A feminista afirma também que é missão das mulheres acolherem umas às outras, buscar entender suas motivações mesmo que sejam arredias ao feminismo. É a chamada “sororidade”, que é também ver as outras mulheres como aliadas e não como adversárias ou concorrentes, quebrando correntes do machismo estrutural, que também classifica como inferiores mulheres que pertencem as classes sociais mais baixas ou a outras minorias.
“Apesar de ser uma discussão um pouco controversa, o feminismo também pode acolher os homens, aqueles que entendem que o machismo estrutural da nossa sociedade também trás angústia para ele próprio. Quando ele entende os malefícios na reprodução desses comportamentos, ele entende a luta da mulher e pode chegar junto do feminismo. Ainda é difícil encontrar homens assim, mas cabe a nós feministas trazê-los para perto, fazendo que entendam o nosso protagonismo nessa luta. Não nos cabe ser professoras de marmanjos, mas a gente precisa desmistificar o feminismo para eles também”, explicou Silvânia.
Dia da Mulher
Apesar de o Dia da Mulher ter surgido como um Dia D para levantar discussões de pautas feministas, o machismo estrutural e o capitalismo conseguiram desvirtuar o sentido da data. Silvânia Silva explica que apesar do dia 8 de março ser relacionado a morte de trabalhadoras em um incêndio em uma fábrica em Nova Iorque em 1911, antes disso já existiam organizações de mulheres que lutavam por melhores condições de trabalho, salário igual aos dos homens e o fim do trabalho infantil nas fábricas.

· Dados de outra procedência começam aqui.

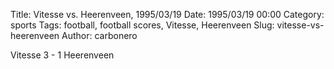 Title: Vitesse vs. Heerenveen, 1995/03/19
Date: 1995/03/19 00:00
Category: sports
Tags: football, football scores, Vitesse, Heerenveen
Slug: vitesse-vs-heerenveen
Author: carbonero


Vitesse 3 - 1 Heerenveen
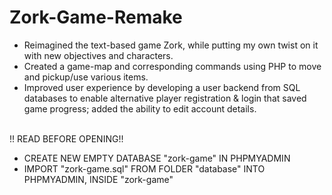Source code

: # Zork-Game-Remake
<ul>
  <li>
    Reimagined the text-based game Zork, while putting my own twist on it with new objectives and characters.
  </li>
  <li>
    Created a game-map and corresponding commands using PHP to move and pickup/use various items.
  </li>
  <li>
    Improved user experience by developing a user backend from SQL databases to enable alternative player registration &amp; login that saved game progress; added the ability to edit account details.
  </li>
</ul>

<br> !! READ BEFORE OPENING!! <br>
<ul>
  <li>
    CREATE NEW EMPTY DATABASE "zork-game" IN PHPMYADMIN
  </li>
  <li>
    IMPORT "zork-game.sql" FROM FOLDER "database" INTO PHPMYADMIN, INSIDE "zork-game"
  </li>
</ul>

“O primeiro Dia Nacional da mulher foi celebrado em 1908, em maio, quando cerca de mil mulheres fizeram uma manifestação em prol da igualdade na representação política e na remuneração. Depois o Partido Socialista dos Estados Unidos oficializou o dia 18 de fevereiro, em outro protesto que reuniu mais de três mil pessoas. Mas como a gente vive em um sistema capitalista, regime que transforma todas as datas em negócio, visando lucro, perdeu-se a essência dessa data. O Dia da Mulher é um dia de comemoração, mas das vitórias que tivemos até aqui, mas é sobretudo um dia de luta”, ressaltou.